Quote the data below verbatim, omitting the pictures from your answer.

> [Records shown]:
☆ ☆ ☆ ☆
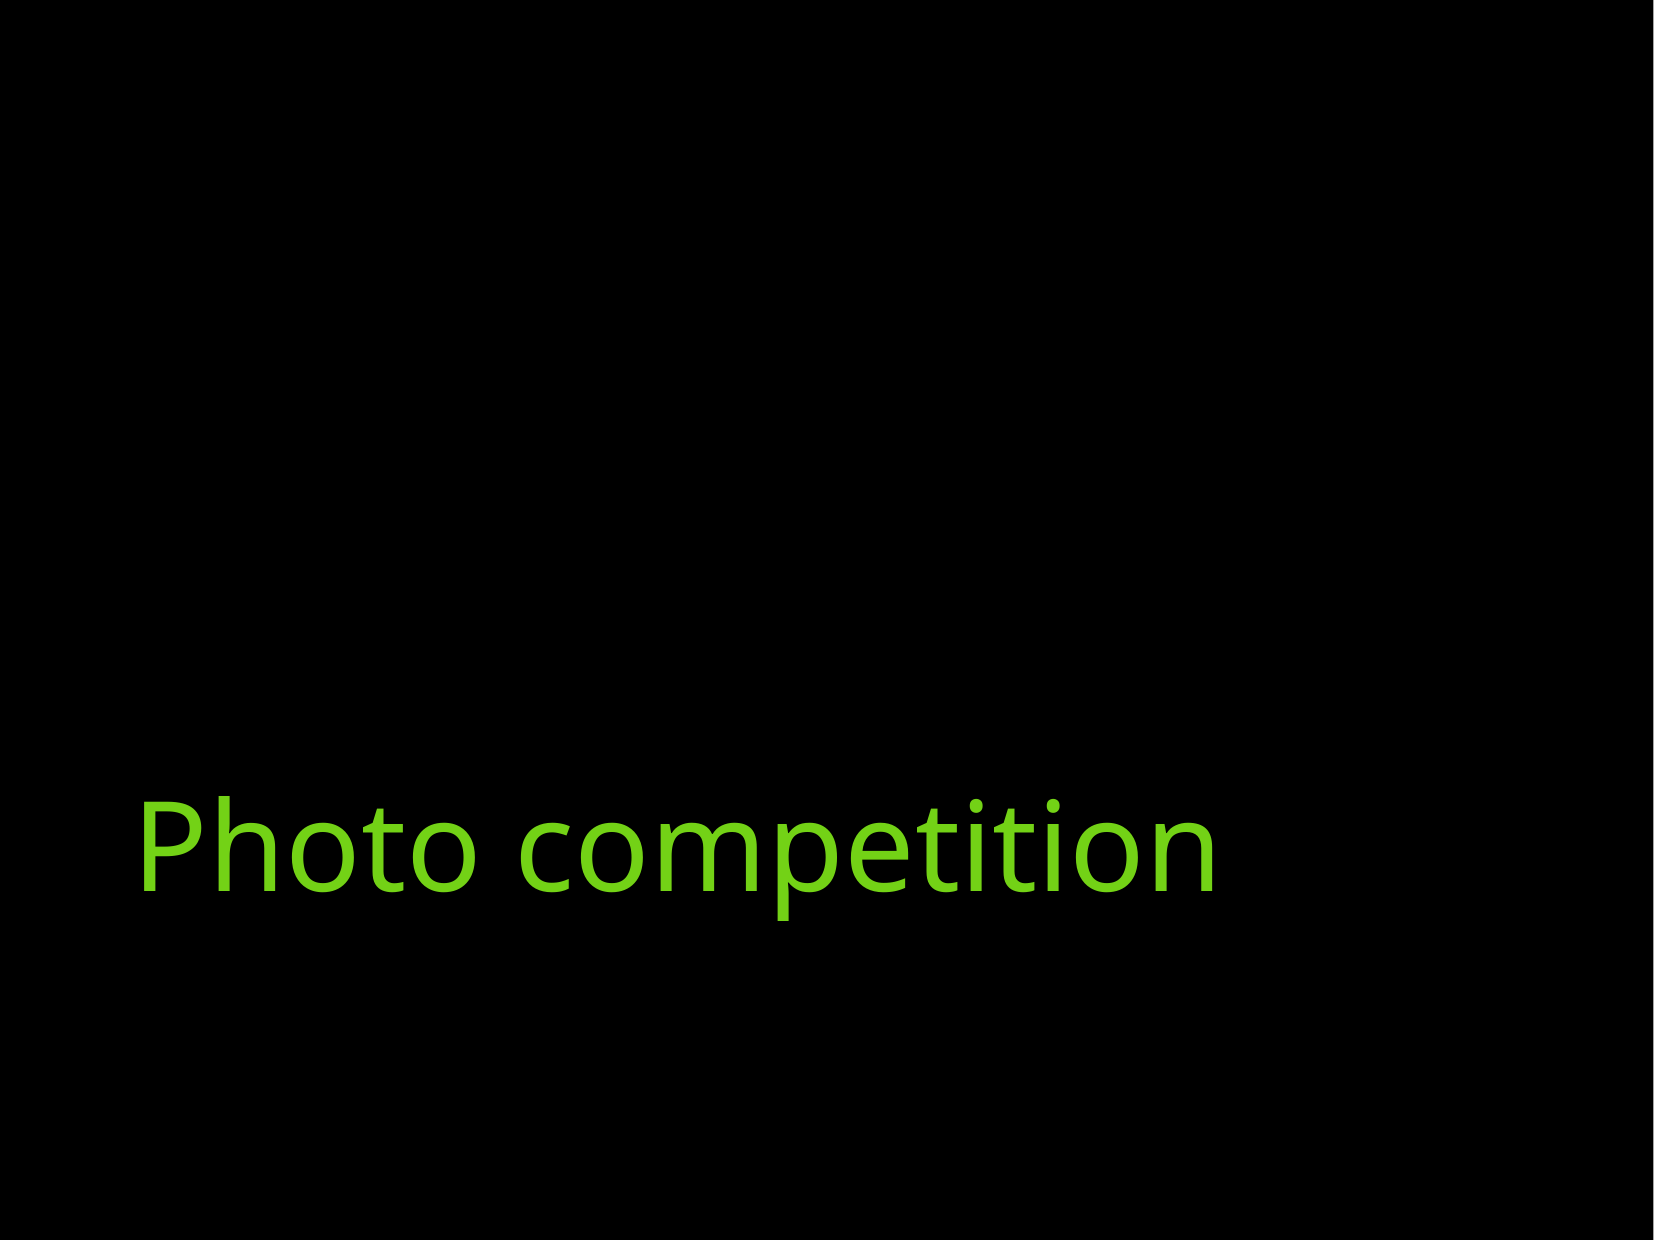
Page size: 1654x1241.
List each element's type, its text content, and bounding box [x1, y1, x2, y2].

text_box Photo competition [118, 129, 1536, 928]
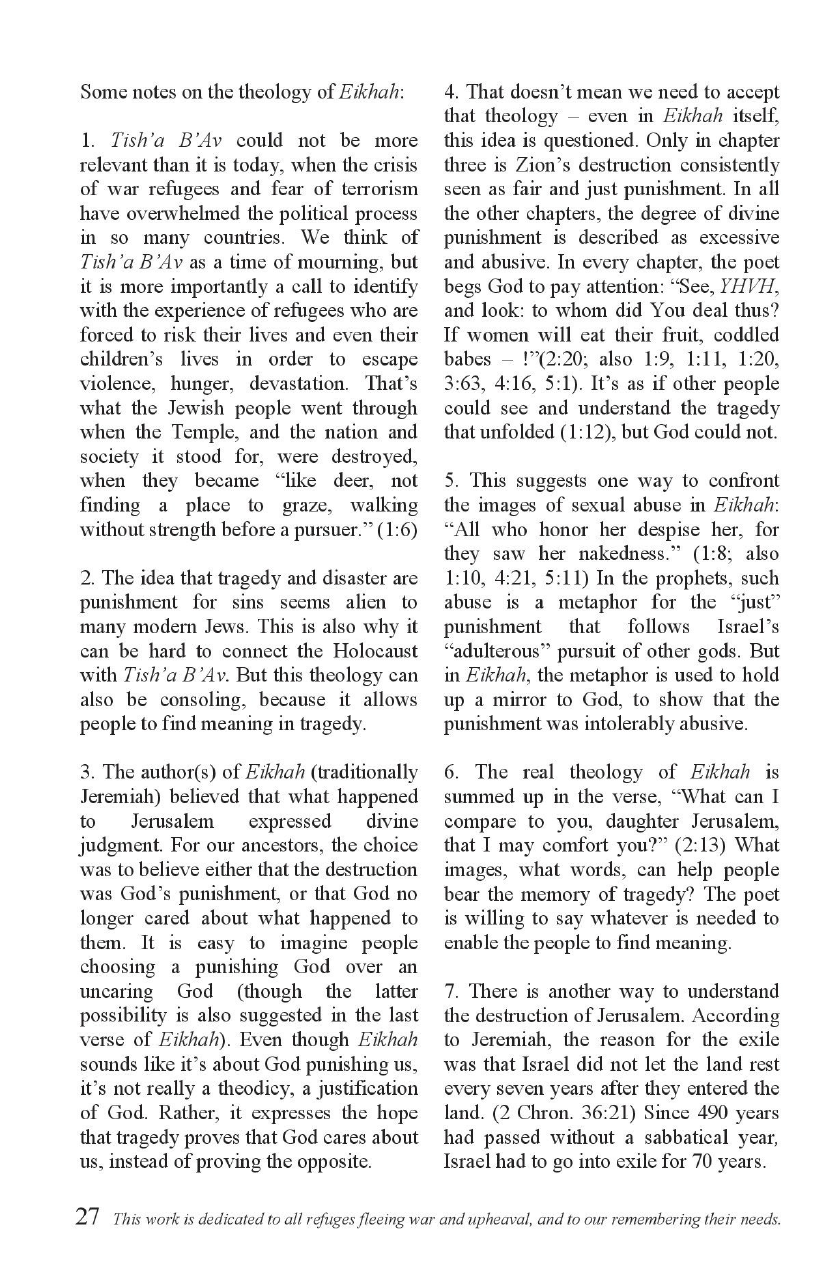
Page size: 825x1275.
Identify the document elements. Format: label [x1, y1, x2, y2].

text_box [0, 0, 825, 1275]
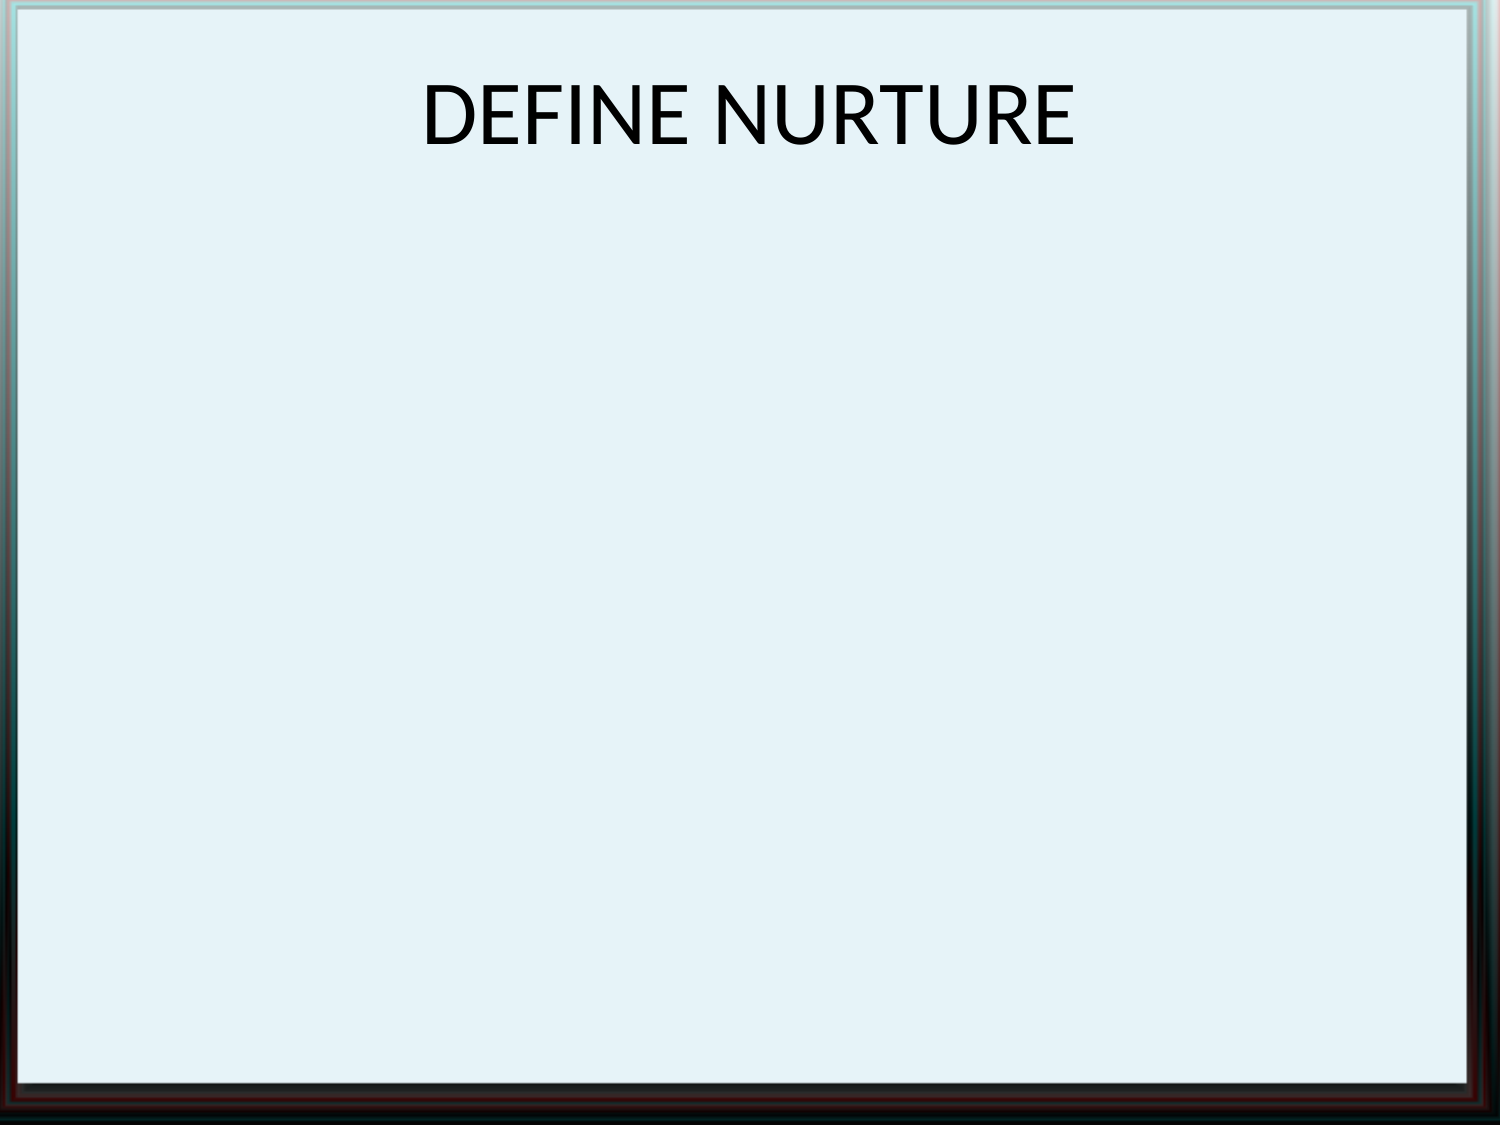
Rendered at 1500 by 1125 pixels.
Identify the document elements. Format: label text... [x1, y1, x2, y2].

picture [0, 0, 1500, 1125]
title DEFINE NURTURE [75, 45, 1425, 233]
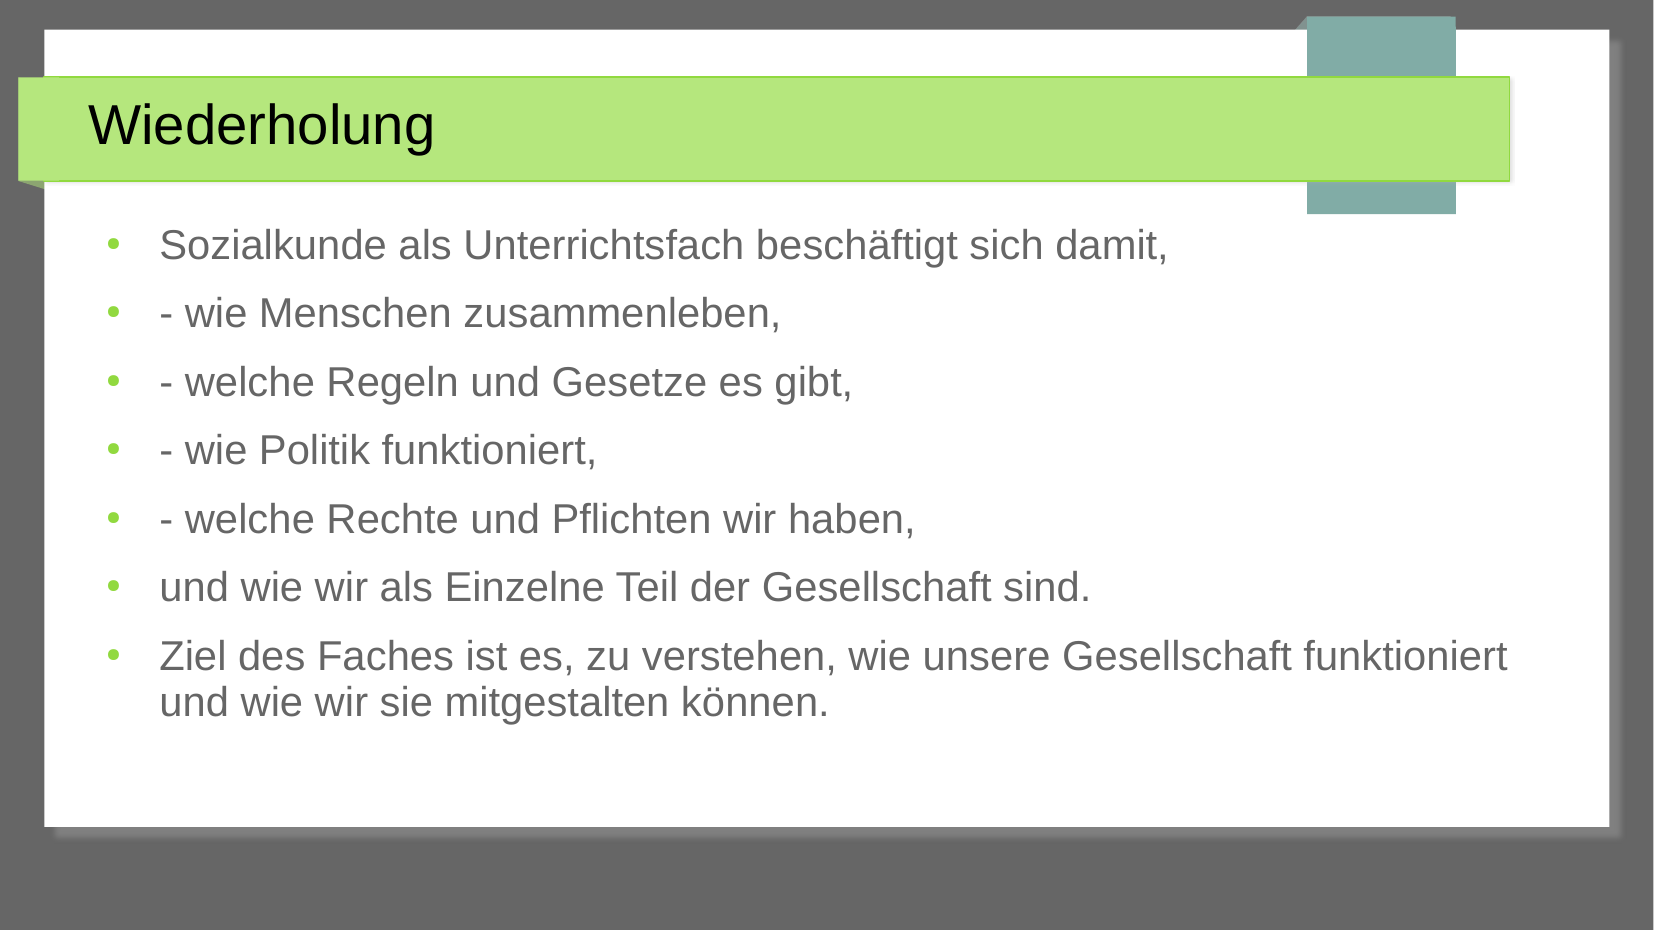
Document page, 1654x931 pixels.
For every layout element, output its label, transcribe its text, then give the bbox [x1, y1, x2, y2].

list Sozialkunde als Unterrichtsfach beschäftigt sich damit, - wie Menschen zusammenleben, - welche Regeln und Gesetze es gibt, - wie Politik funktioniert, - welche Rechte und Pflichten wir haben, und wie wir als Einzelne Teil der Gesellschaft sind. Ziel des Faches ist es, zu verstehen, wie unsere Gesellschaft funktioniert und wie wir sie mitgestalten können. [88, 221, 1565, 813]
title Wiederholung [88, 73, 1506, 178]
☆ ☆ ☆ ☆
> [Problem solution]:
Page size: 1654x1241.
List each element's type, its text content, and bounding box [x1, y1, x2, y2].

text_box Photo competition [118, 129, 1536, 928]
Page size: 825x1275.
Identify the document elements. Format: label [x1, y1, x2, y2].

text_box [0, 0, 825, 1275]
Rendered at 1500 by 1125 pixels.
Identify the document elements. Format: label text... [x1, y1, x2, y2].

picture [0, 0, 1500, 1125]
title DEFINE NURTURE [75, 45, 1425, 233]
Document page, 1654x931 pixels.
For every layout element, output its label, transcribe its text, then give the bbox [x1, y1, x2, y2].

list Sozialkunde als Unterrichtsfach beschäftigt sich damit, - wie Menschen zusammenleben, - welche Regeln und Gesetze es gibt, - wie Politik funktioniert, - welche Rechte und Pflichten wir haben, und wie wir als Einzelne Teil der Gesellschaft sind. Ziel des Faches ist es, zu verstehen, wie unsere Gesellschaft funktioniert und wie wir sie mitgestalten können. [88, 221, 1565, 813]
title Wiederholung [88, 73, 1506, 178]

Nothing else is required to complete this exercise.